Role Description
Own and evolve Launch Potato's cloud infrastructure, CI/CD platform, and compliance posture. Build the SRE function from the ground up so product teams can ship faster without compromising reliability, security, or cost control.
Outcomes
-
Stand up the SRE practice from scratch: on-call rotation, PagerDuty configuration, SLA/SLO definitions for core infrastructure services, runbook library, and observability dashboards that tie site performance to business metrics.
-
Complete the AWS multi-account migration: move production workloads to an isolated account with zero unplanned downtime.
-
Deliver SOC 2 Type I audit-ready infrastructure evidence package: own the technical controls implementation end-to-end.
-
Version and publish the Terraform module library: (30+ modules) to a private registry to eliminate ad hoc git consumption by product teams.
-
Implement automated deployment rollback for ECS and Lambda: gate production on integration test passage.
-
Stand up monthly cost reporting to leadership: budget anomaly detection, savings plan recommendations, spend by service/team/environment.
Qualifications
-
5+ years of production AWS infrastructure experience with deep Terraform expertise.
-
Hands-on experience building the SRE function from scratch and had complete ownership.
-
Experience with a multi-site company where PaaS or microservices are required.
-
CI/CD pipeline ownership in one or more previous roles.
-
PagerDuty experience and standing up an on-call rotation.
-
5+ years hands-on with AWS, Terraform, CI/CD pipeline ownership, and SRE tooling (OpenTelemetry, Grafana, PagerDuty or equivalent) in a production environment.
Requirements
-
Ownership orientation: You don't wait to be assigned a problem. If something is broken, undocumented, or a risk, you flag it and fix it. If the runbooks don't exist yet, you write them.
-
Documentation discipline: You write things down. Runbooks, decision rationale, architecture patterns, incident post-mortems. The next person should be able to understand your work without asking you.
-
Cost consciousness: You think about the business impact of infrastructure decisions. You can explain a spending anomaly to a CFO in plain language. You know what things cost before you build them.
-
Calm under pressure: Production incidents happen. You triage clearly, communicate proactively with technical and non-technical stakeholders, and run a tight post-mortem without blame. You've been woken up at 3am.
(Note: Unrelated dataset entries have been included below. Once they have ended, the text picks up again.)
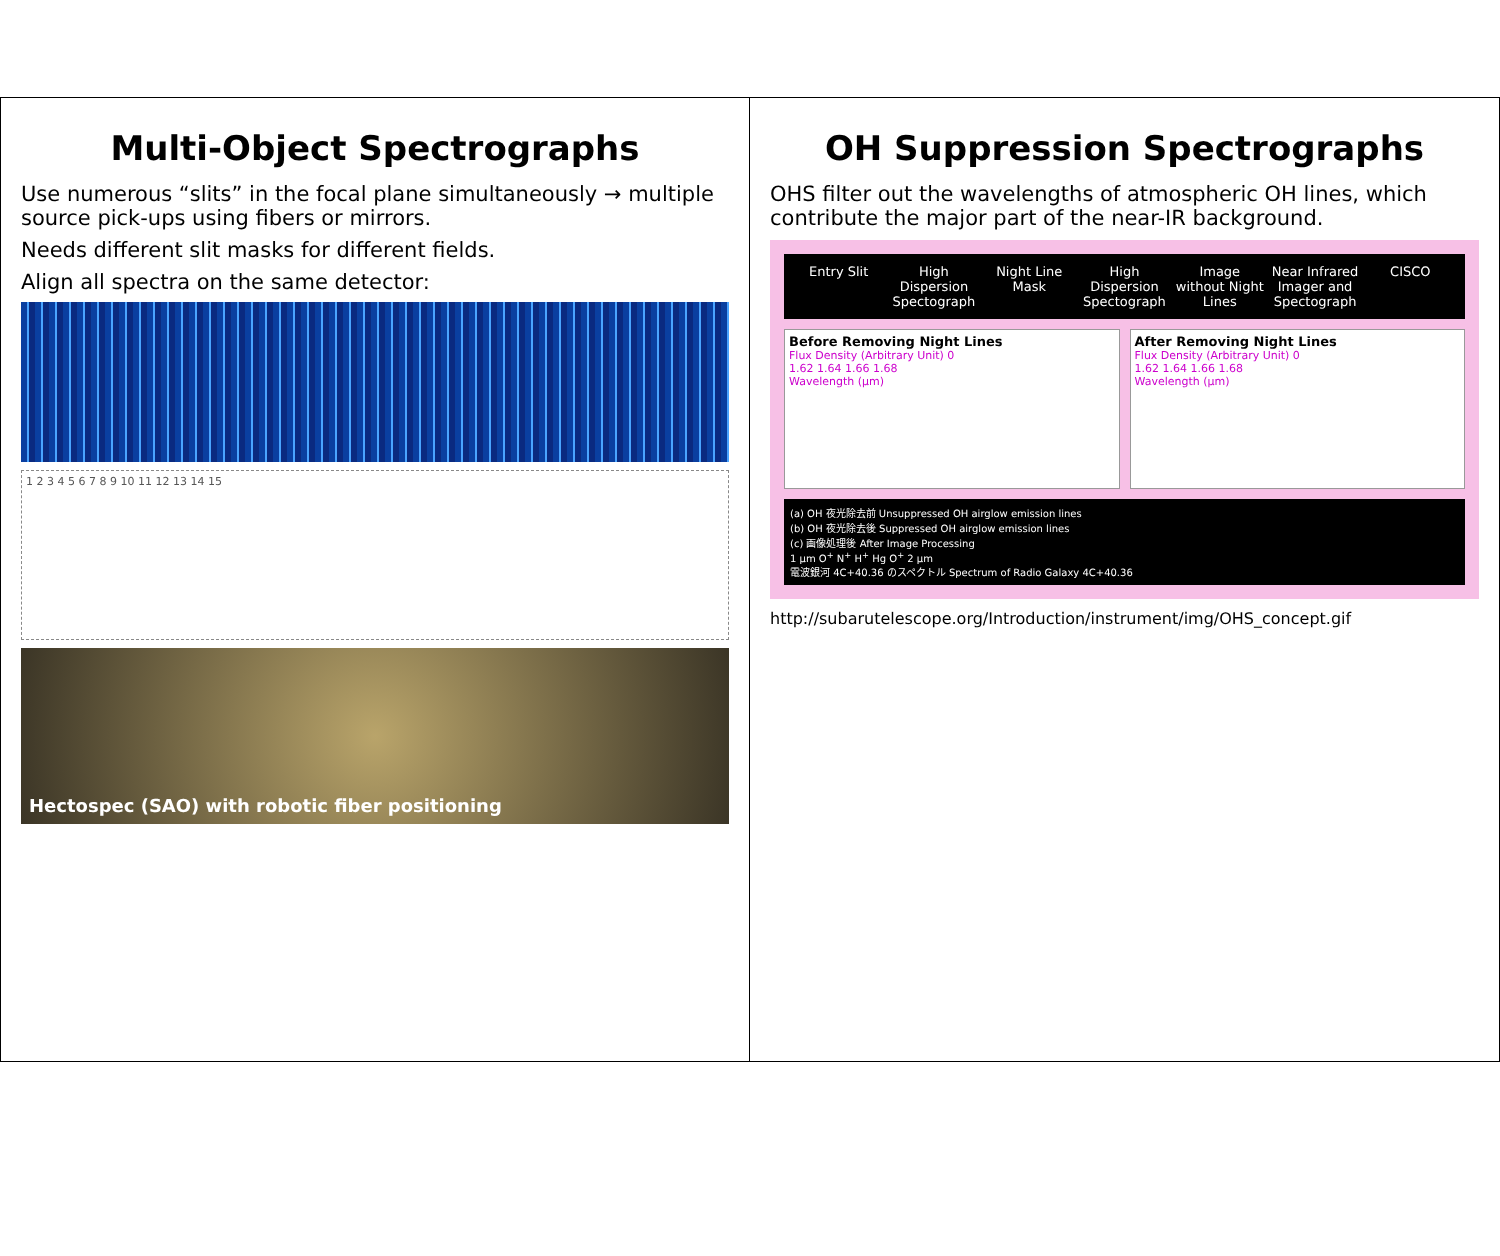OH Suppression Spectrographs
OHS filter out the wavelengths of atmospheric OH lines, which contribute the major part of the near-IR background.
Entry Slit High Dispersion Spectograph Night Line Mask High Dispersion Spectograph Image without Night Lines Near Infrared Imager and Spectograph CISCO
Before Removing Night Lines
Flux Density (Arbitrary Unit) 0
1.62 1.64 1.66 1.68
Wavelength (μm)
After Removing Night Lines
Flux Density (Arbitrary Unit) 0
1.62 1.64 1.66 1.68
Wavelength (μm)
(a) OH 夜光除去前 Unsuppressed OH airglow emission lines
(b) OH 夜光除去後 Suppressed OH airglow emission lines
(c) 画像処理後 After Image Processing
1 μm O<sup>+</sup> N<sup>+</sup> H<sup>+</sup> Hg O<sup>+</sup> 2 μm
電波銀河 4C+40.36 のスペクトル Spectrum of Radio Galaxy 4C+40.36
http://subarutelescope.org/Introduction/instrument/img/OHS_concept.gif
Multi-Object Spectrographs
Use numerous “slits” in the focal plane simultaneously → multiple source pick-ups using fibers or mirrors.
Needs different slit masks for different fields.
Align all spectra on the same detector:
1 2 3 4 5 6 7 8 9 10 11 12 13 14 15
Hectospec (SAO) with robotic fiber positioning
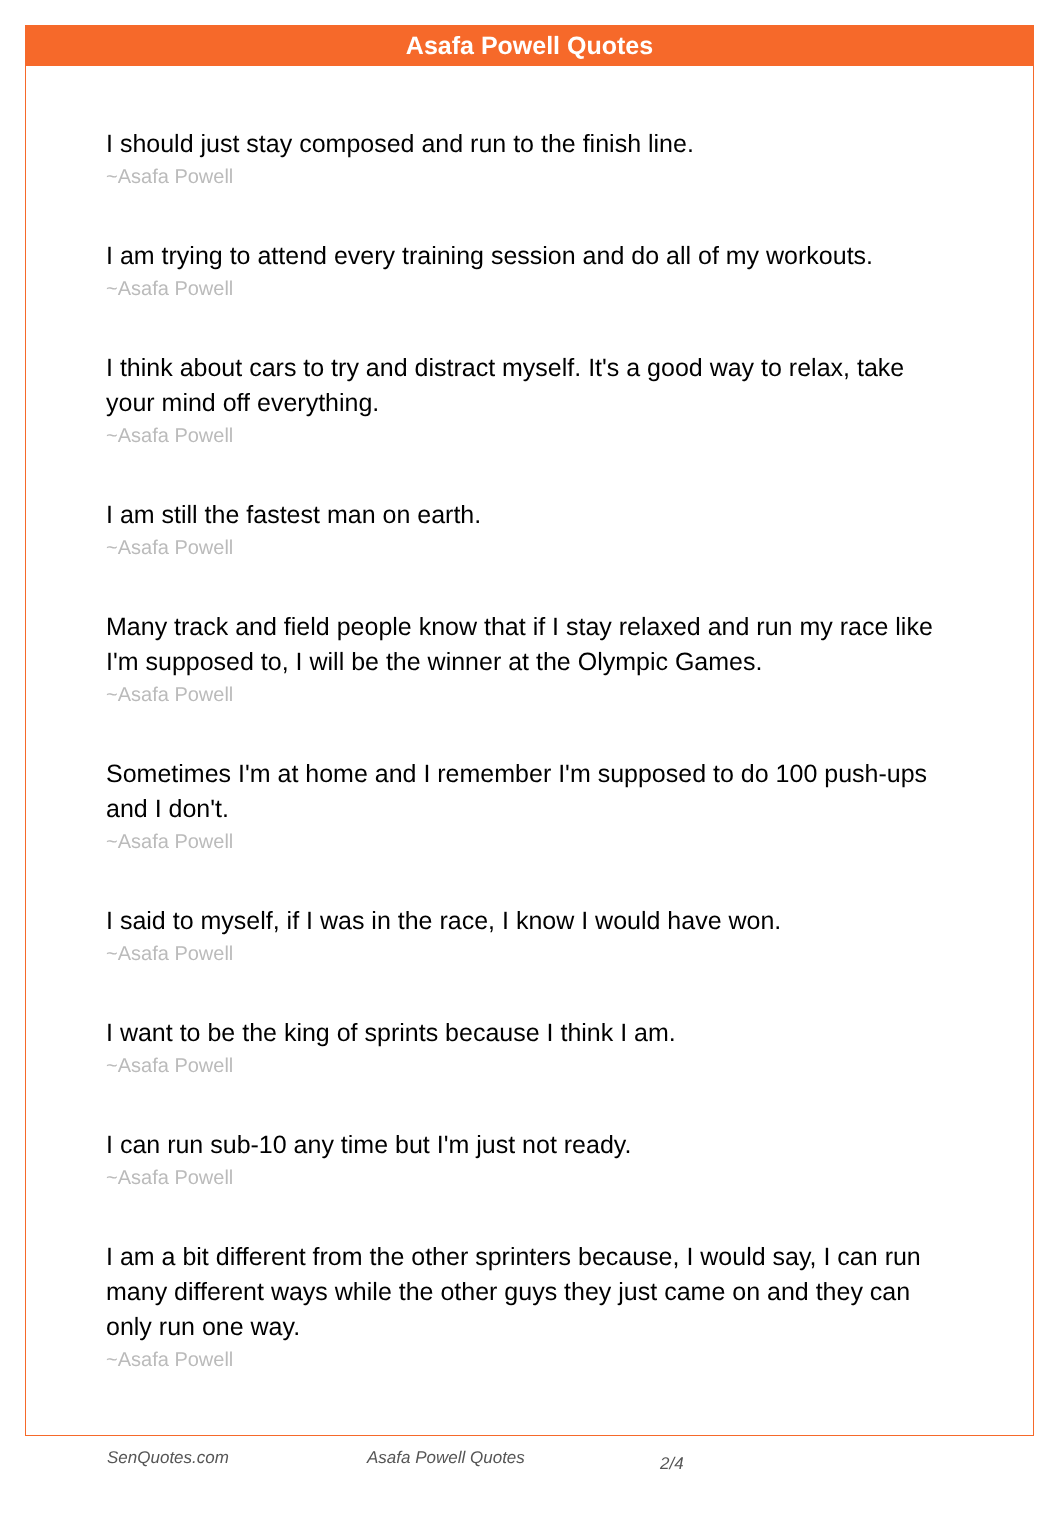Asafa Powell Quotes
I should just stay composed and run to the finish line.
~Asafa Powell
I am trying to attend every training session and do all of my workouts.
~Asafa Powell
I think about cars to try and distract myself. It's a good way to relax, take your mind off everything.
~Asafa Powell
I am still the fastest man on earth.
~Asafa Powell
Many track and field people know that if I stay relaxed and run my race like I'm supposed to, I will be the winner at the Olympic Games.
~Asafa Powell
Sometimes I'm at home and I remember I'm supposed to do 100 push-ups and I don't.
~Asafa Powell
I said to myself, if I was in the race, I know I would have won.
~Asafa Powell
I want to be the king of sprints because I think I am.
~Asafa Powell
I can run sub-10 any time but I'm just not ready.
~Asafa Powell
I am a bit different from the other sprinters because, I would say, I can run many different ways while the other guys they just came on and they can only run one way.
~Asafa Powell
SenQuotes.com Asafa Powell Quotes 2/4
You can handle it.
-
Cross-functional communication: You can work with product engineers, legal/compliance, and executive leadership in the same week without switching communication modes awkwardly. You speak both engineer and business.
-
Proactive reliability: A good SRE reacts to outages. A great SRE catches degradation before it becomes an outage. You build alerting against the patterns, not just the failures.
Benefits
-
Base salary: $160,000 to $190,000 per year, paid semi-monthly.
-
Total compensation includes a base salary, profit-sharing bonus, and competitive benefits.
-
Performance-driven company: future increases will be based on company and personal performance, not annual cost of living adjustments.